It all began with Take That, closely followed by Gladiators and 90210. The 90s revival is in full swing in 2008 and I am loving every nostalgic minute of it.
Having dreamt of Blossom’s unforgiveable wardrobe (how did I ever think she looked good?); dusted off my Clueless video (yes – video – not DVD); and giggled nervously at the prospect of wearing a body again (hmm buttoned at the crotch… neither comfortable nor sexy), I am ready for what the rest of the 90s fashion closet has to throw at me.
Amongst the nu-rave travesties, bumbags and over-the-top prom dresses (velvet anyone?) there are, believe it or not, some 90s style treasures worth embracing. One revival I am celebrating is that of the Dr. Martens boot.
Launched in 1960, Dr. Martens has always been synonymous with practical, comfortable footwear. But the brand signifies so much more. Donning the feet of the working class through the subcultures across the globe (Skinheads, Mods, Goths and the Britpop-ers of the early 1990s), their styles have set a standard that no single brand can compete with. Their 2007/2008 appearance is less a comeback of a 90s fad, and more a re-emergence of a brand that assists the definition of individuality through any decade. Dr. Martens have proved themselves to be a timeless, cultural entity.
Today sees no real change in the boots themselves, for what defines them the label suggest, is you. Martin Roach, author of ‘Dr. Martens’ (1999) echoes their sentiment perfectly by acknowledging that “the Dr.

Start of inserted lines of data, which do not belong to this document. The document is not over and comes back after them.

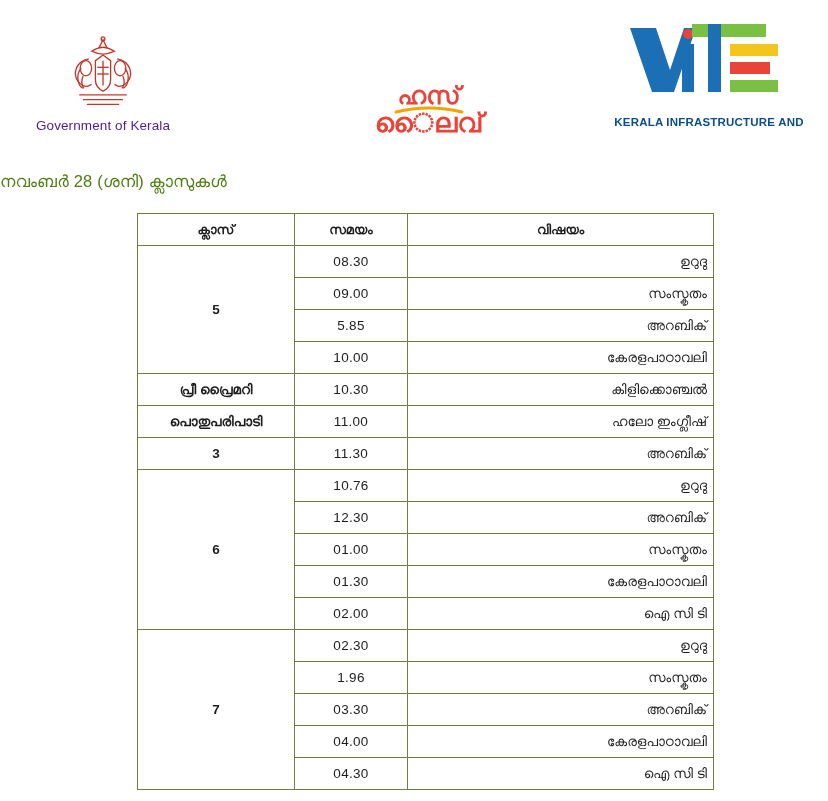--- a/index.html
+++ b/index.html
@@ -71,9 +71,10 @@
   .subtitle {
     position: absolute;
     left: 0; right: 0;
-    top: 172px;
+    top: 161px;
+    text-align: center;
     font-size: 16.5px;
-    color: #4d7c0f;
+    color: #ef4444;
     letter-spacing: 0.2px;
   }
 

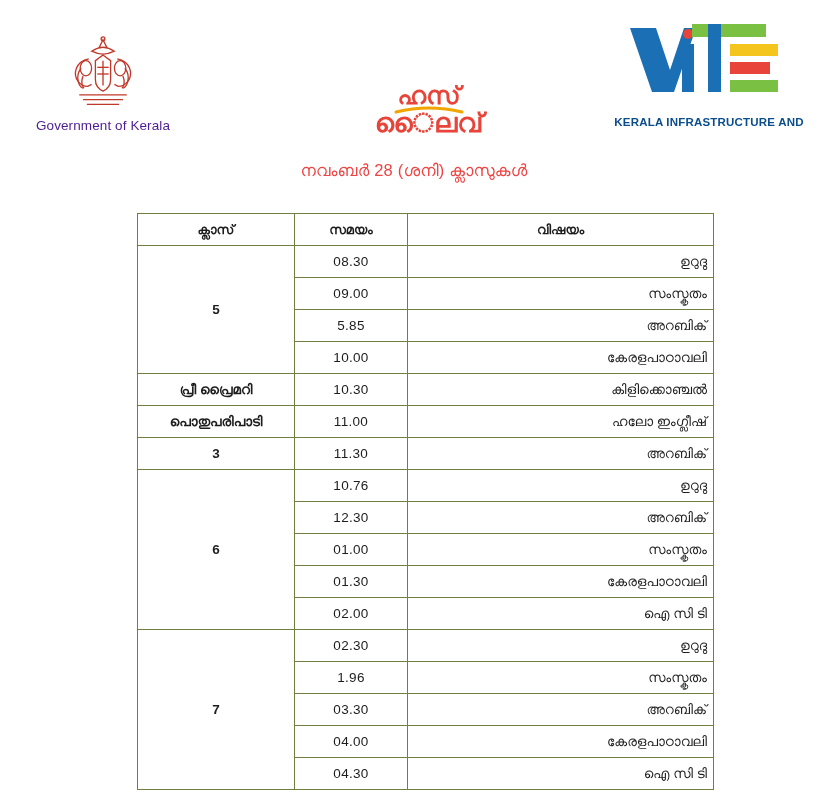--- a/index.html
+++ b/index.html
@@ -222,7 +222,7 @@
             <td class="subj-cell">സംസ്കൃതം</td>
           </tr>
           <tr>
-            <td class="time-cell">5.85</td>
+            <td class="time-cell">6.32</td>
             <td class="subj-cell">അറബിക്</td>
           </tr>
           <tr>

Martens ‘brand’ has come full circle, it is a blank canvas on which a generation can paint their personality.”
Any look can be complemented by a pair of Dr. Martens, as suggested in Yohji Yamamoto’s A/Wo7 collection which paraded the famous footwear down the catwalk with the dark, layered and flowing designs. The lack of colour used in the show, blended fabric and footwear perfectly, yet the juxtaposition of the androgenous flats with puffball silhouettes demonstrated the capability of this brand to look good with pretty much anything.
I cannot get enough of the original 1460 8 eye boot in leather, although those brave enough might like to try the same style in the ‘Made in Colour’, patent collection, a la Agyness Deyn.
The styles of the shoes themselves, may not be to everyone’s taste, but there is certainly no denying their impact on fashion of the past, present and undoubtedly, the future. I welcome their return with open arms.